Step 2. Configure Data Collector to Use HTTPS

Modify Data Collector configuration properties to configure Data Collector to use a secure port and your keystore file.

  1. When using one of the cloud service provider deployments, such as an Amazon EC2 or a Google Compute Engine (GCE) deployment, locate the public IP address of the provisioned instance.
    1. Launch the deployment to provision the instance.
    2. Use the console for your cloud service provider to locate the provisioned instance.
    3. Copy the public IP address of the instance.
  2. In Control Hub, edit the deployment. In the Configure Engine section, click Advanced Configuration. Then, click Data Collector Configuration.
  3. To define the secure port and keystore file, define the following Data Collector configuration properties:
    Data Collector HTTPS Property Description
    https.port Secure port number for Data Collector. For example, 18636.
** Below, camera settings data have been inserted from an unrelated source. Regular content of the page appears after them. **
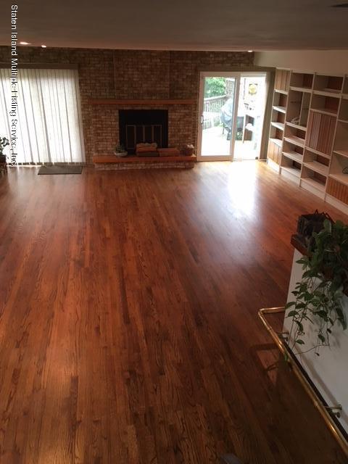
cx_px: 174
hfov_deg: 48.2
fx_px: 389
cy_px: 232
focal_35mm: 29
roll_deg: -0.3
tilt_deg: -24.5
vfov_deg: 61.7
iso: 80
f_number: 2.2
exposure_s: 1/30
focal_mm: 4.15
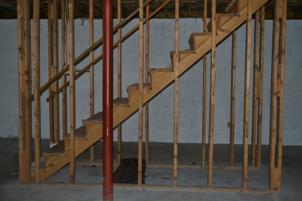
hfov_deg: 46.4
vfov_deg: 31.9
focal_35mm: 42
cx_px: 151
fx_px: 352
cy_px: 100
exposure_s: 1/60
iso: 3200
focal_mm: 28
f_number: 4.5
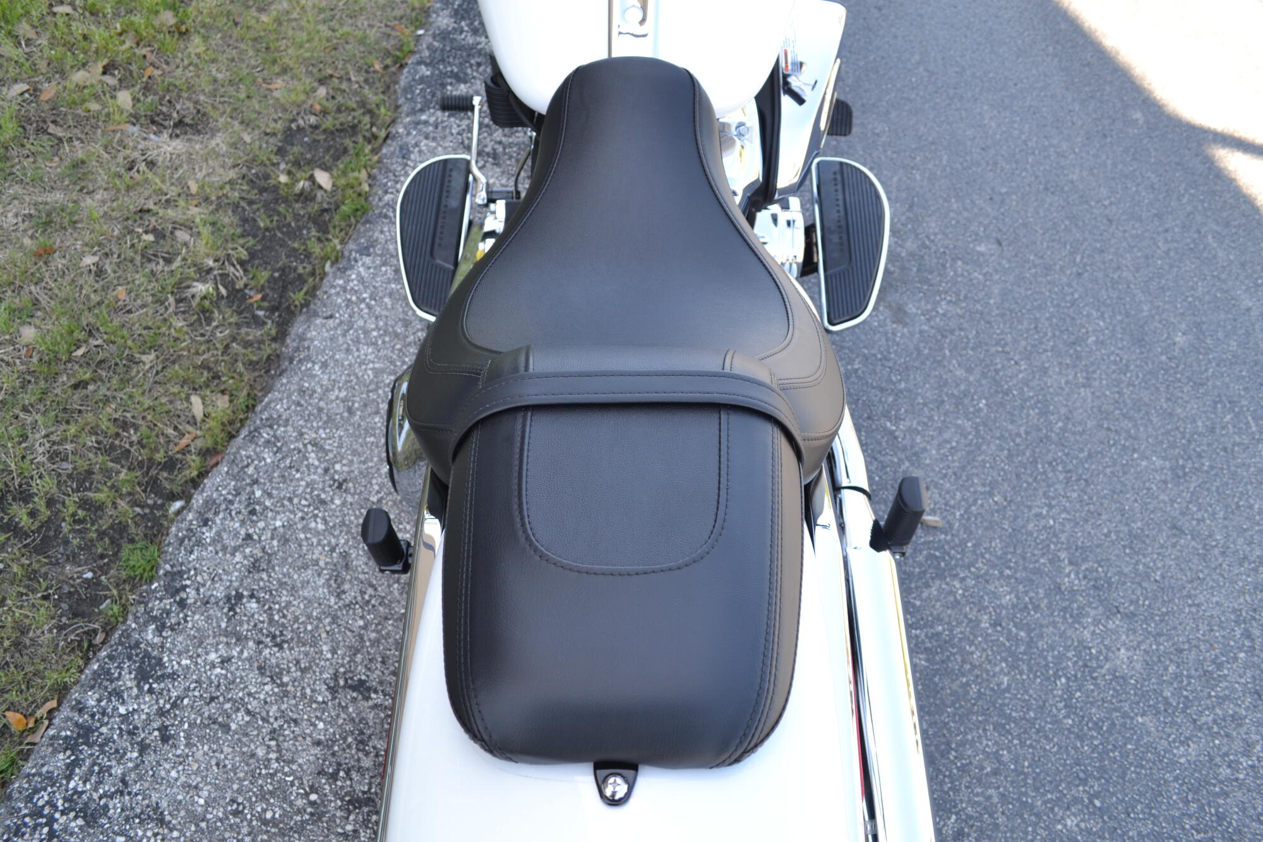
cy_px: 421
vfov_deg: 43.6
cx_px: 632
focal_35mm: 30
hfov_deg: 61.9
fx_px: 1052
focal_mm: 20
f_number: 5.6
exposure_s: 1/125
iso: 250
    Any number besides -1 enables the secure port number.

    Note: When both the HTTP and HTTPS port properties are defined, the HTTP port bounces to the HTTPS port.
    sdc.base.http.url

    Data Collector URL using the HTTPS protocol and the secure port number configured in the https.port property.

    When using a cloud service provider deployment, use the public IP address that you copied from the cloud service provider console. For example:

    sdc.base.http.url=https://<IP address>:18636

    When using a self-managed deployment and Data Collector runs on a local on-premises machine, you might use the name of the host machine. For example:

    sdc.base.http.url=https://myhost:18636

    Important: When using a self-managed deployment and Data Collector runs on a cloud computing machine, use the public IP address of that instance.

    Be sure to uncomment the property.

    https.keystore.path

    Path and name of the keystore file. Enter an absolute path or a path relative to the Data Collector resources directory.

    For example: https.keystore.path=sdc_company_com.p12

    Note: Default is keystore.jks which provides a self-signed certificate that you can use. However, StreamSets strongly recommends that you generate a certificate signed by a trusted CA, as described in Prerequisites.
    https.keystore.password Password to open the keystore file. To protect the password, store the password in an external location and then use a function to retrieve the password.
    For example, if you added the password to a text file named keystore-password.txt, configure the property as follows:
    https.keystore.password=${file("keystore-password.txt")}
    https.require.hsts Requires Data Collector to include the HTTP Strict Transport Security (HSTS) response header.

    Set to true when Data Collector uses HTTPS to enable HSTS.

    Default is false.

  4. Save the changes to the deployment and restart all engine instances.